_Teks Bacaan_

>>

BERITAFEATURE

Nawang Membolong di Alawe, Alawe Membolong di Nawang

Obie: Pentas ini, Respon atas Nilai Spritualitas dan Perlawan Kerakusan

LAMPU mendadak padam, tetiba dari arah belakang mereka yang tengah duduk bersila, sesosok lelaki bercelana dan berbaju serta berpenutup kepala kain serba hitam bergerak masuk seraya menembang “aaao aaao aaao”.

Tembang piondo (nina bobo-red) yang biasa digunakan masyarakat Mandar Sulbar saat tengah menidurkan anaknya di atas ayunan.

Pelan sosok yang tengah memanggul bakul berisi daun kering, buku, kelewang dan boneka bergerak dan merangsek menyisir orang-orang yang tengah asyik duduk bersila.

Di depan trap yang hanya setinggi 15 cm sosok itu kemudian melepaskan baju hitamnya. Tinggallah baju dalamannya yang berwarna putih menempel ditubuhnya.

Satu persatu dikeluarkannya daun kering, buku, gawai, boneka dan kelewang, pelan ia menghaturkan beragam salam dalam berbagai agama dan tradisi yang ada di nusantara.

Merdeka//ilmu pengetahuan yang selalu kita pamerkan// bagaimana kita telah membanggakan teknologi//dan mengkambing hitamkan sebuah kata yang hanya baca//gagal membaca nilai-nilai//kita lebih bangga dengan keponghan pengetahuan//membaca/membaca/membaca//bagaimana ilmu pengetahuan ini bekerja/tatkala kita telah lupa/dan abai pada nilai-nilai//

Begitu katanya, saat ia tengah asyik berdialog dan memegang buku yang dikeluarkannya dari dalam bakul yang ia bawa.

Pelan sosok itu, kemudian mengeluarkan gawai dari dalam bakulnya. Seraya mengomentarinya dalam kata-kata laiknya orang yang tengah meracau seorang diri

Dan/yah/ini/ponsel ini/adalah standar jaman/yang selalu kita update//membenturkan kita pada kemegahan//dan menenggelamkan kita hanyut ke dalam arus//arus teknologi//

Sejurus kemudian ia mengeluarkan boneka seraya kembali berbicara dalam nada kuat dan bergetar,

Manusia kini adalah boneka/diperbudak oleh pengetahuan/dan teknologi/lalu bagaimana mungkin kita akan menjaga alam/jika yang kita utamakan adalah selalu tentang kantong/selangkangan dan kelamin//

Usai meletakkan boneka, sosok itu kemudian mengeluarkan kelewang dan mengayun-ayunkannya seraya kembali meracau,

Yah/bagaimana//tetes darah menetes dari teknologi//berubah menjadi mesin bengis//darah menetes dari kelewang//oleh kerakusan dan kepentingan kuasa//atas lahan/tanah dan air/dan segala yang ada di dalam alam//kita menjadi pemerkosa sejati//lupa pada nilai-nilai yang diajarkan orang tua kita dahulu//

Setelah semua benda-benda di dalam bakul itu dikeluarkan dan diresponnya, racauannya pelan melambat melemah. Dirinya tersungkur dan mengambl pelan kain sambu (kain tenun khas Mamasa-red) untuk menyelimuti dirinya sambil kembali menembang, “aaao, aaao, aaao” dan ia lalu berteriak lantang, nawang membolong di alawe//alawe membolog di nawang//

Aktor Muda Berbakat

Tuntas dan tandas sudah. Pelan ia berdiri dan mengucap salam kepada semua peserta diskusi nasional yang mendaulat dirinya sebagai penampil utama happening dan monolog sebagai penanda dibukanya acara Diskusi Nasional yang bertema Spritualitas Lingkungan itu.

<<

_Data Tercatat_
>>

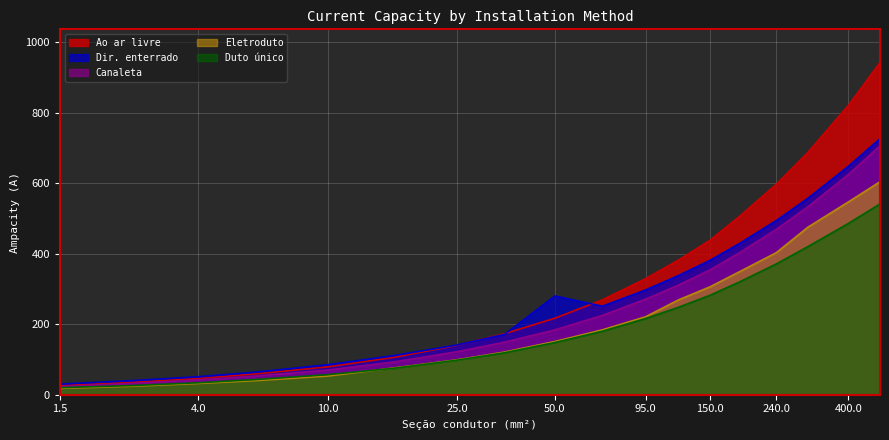

What is the spread (max minus min) of values at 300?

267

<<

_Ketentuan Latihan_
1. Kutip dari teks tentang pentas monolog bagian antara "Nawang Membolong di Alawe, Alawe" dan "putih menempel ditubuhnya.", termasuk kedua batas tersebut.
2. Lanjutkan teks tentang pentas monolog mulai setelah kalimat terakhir yang tercantum.

_Jawaban_
1.
Nawang Membolong di Alawe, Alawe Membolong di Nawang

Obie: Pentas ini, Respon atas Nilai Spritualitas dan Perlawan Kerakusan

LAMPU mendadak padam, tetiba dari arah belakang mereka yang tengah duduk bersila, sesosok lelaki bercelana dan berbaju serta berpenutup kepala kain serba hitam bergerak masuk seraya menembang “aaao aaao aaao”.

Tembang piondo (nina bobo-red) yang biasa digunakan masyarakat Mandar Sulbar saat tengah menidurkan anaknya di atas ayunan.

Pelan sosok yang tengah memanggul bakul berisi daun kering, buku, kelewang dan boneka bergerak dan merangsek menyisir orang-orang yang tengah asyik duduk bersila.

Di depan trap yang hanya setinggi 15 cm sosok itu kemudian melepaskan baju hitamnya. Tinggallah baju dalamannya yang berwarna putih menempel ditubuhnya.

2.
Acara yang dibesut Mahasiswa Pecinta Alam Universitas Al Asyariah Mandar (Unasman), Kelompok Pecinta Alam Kalpataru, Mahasiswa Pecinta Alam Bina Generasi, Kelompok Pecinta Alam Sandeq, Lembaga Mammesa, serta Pusat Kajian Perempuan Unasman dan digelar di Gedung Mahkamah Konstitusi Unasman.

Acara diskusi yang dihadiri ratusan peserta dan berlangsung dalam dua plaform offline dan online serta menghadirkan Annangguru H Muhammad Syibli Sahabuddin, Direktur Eksekutif Nasional WALHI Zensi Suhadi, Direktur Eksekutif Daerah WALHI Sulsel Muhammad Al Amien sebagai nara sumber utama.

Adalah Daniel Obie, sang aktor yang tampil maksimal memainkan perannya, menggamit kesadaran para pecinta dan pemerhati serta aktivis lingkungan, betapa pentingnya kesadaran pada nilai-nilai dan spritualitas dalam memesrai alam dan lingkungan.

Daniel Obie atau yang karib disapa Obie adalah salah satu mahasiswa Fakultas Ilmu Komputer Unasman dan dikenal sebagai aktor muda berbakat yang telah cukup lama bergabung di Komunitas Sastra dan Teater (Kosaster) Siin Unasman.

Kepada media seusai pertunjukan, Obie mengaku naskah yang dimainkannya dalam bentuk performing art itu merupakan hasil pengembaraan dan pengamatannya terhadap realitas alam dan lingkungan.

“Ini murni asil perenungan, pengembaraan dan pengamatan atas kondisi terkini lingkungan dan alam kehidupan kita. Melalui performing art ini, kami hendak mengatakan, betapa pentingnya kesadaran nilai agar kita tidak lagi sekedar meletakkan kesadaran bentuk atau fisik saja”, urainya.

Menurut Obie, simbolisasi dari sejumlah benda-benda yang ditampilkan itu merupakan respon nyata betapa kerakusan dan kehebatan selalu ditakar dalam bentuk-bentuk verbal.

“Padahal terdapat kekayaan batiniah yang mesti diekplorasi untuk menyelamatkan lingkungan. Awalnya adalah kesedaran nilai spritualitas. Bukankah, tradisi dan kearifan lokal telah mengajari kita bagaimana memperlakukan alam dengan arif dan bijaksana? Ini yang dalam hemat kami, harus diekplorasi, bukan malah khusyuk mengekplorasi alam dengan rakus tanpa peduli dengan generasi mendatang”, pungkasnya.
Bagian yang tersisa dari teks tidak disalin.